▸ **INSTRUCTION**:
Transcribe each of the following lines exactly as given, without changing any character, and leave the pictures out of your answer.

▸ **AVAILABLE DATA**:

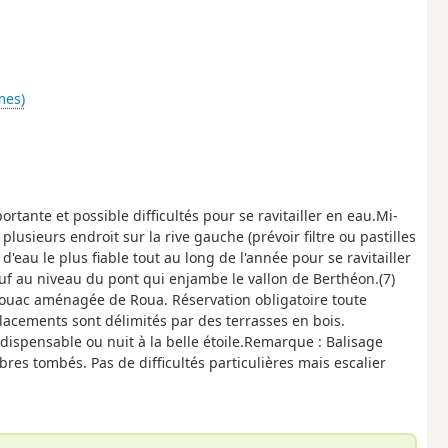
mes)
tante et possible difficultés pour se ravitailler en eau.Mi-
plusieurs endroit sur la rive gauche (prévoir filtre ou pastilles
'eau le plus fiable tout au long de l'année pour se ravitailler
auf au niveau du pont qui enjambe le vallon de Berthéon.(7)
 bivouac aménagée de Roua. Réservation obligatoire toute
placements sont délimités par des terrasses en bois.
dispensable ou nuit à la belle étoile.Remarque : Balisage
res tombés. Pas de difficultés particulières mais escalier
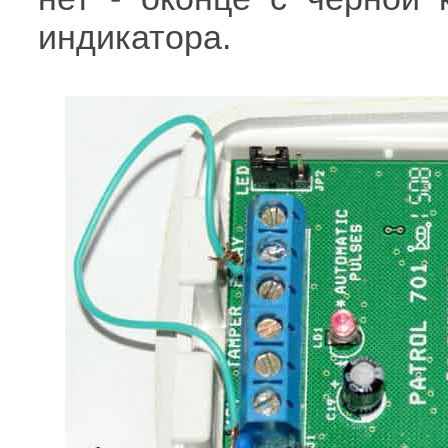
индикатора.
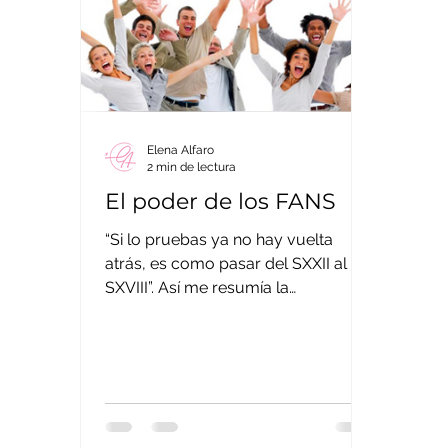
Elena Alfaro
2 min de lectura
El poder de los FANS
“Si lo pruebas ya no hay vuelta
atrás, es como pasar del SXXII al
SXVIII”. Así me resumía la
experiencia con el portátil Macbook
Air de...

▸ **WRITTEN ANSWER**:
mes)
tante et possible difficultés pour se ravitailler en eau.Mi-
plusieurs endroit sur la rive gauche (prévoir filtre ou pastilles
'eau le plus fiable tout au long de l'année pour se ravitailler
auf au niveau du pont qui enjambe le vallon de Berthéon.(7)
 bivouac aménagée de Roua. Réservation obligatoire toute
placements sont délimités par des terrasses en bois.
dispensable ou nuit à la belle étoile.Remarque : Balisage
res tombés. Pas de difficultés particulières mais escalier
индикатора.
Elena Alfaro
2 min de lectura
El poder de los FANS
“Si lo pruebas ya no hay vuelta
atrás, es como pasar del SXXII al
SXVIII”. Así me resumía la
experiencia con el portátil Macbook
Air de...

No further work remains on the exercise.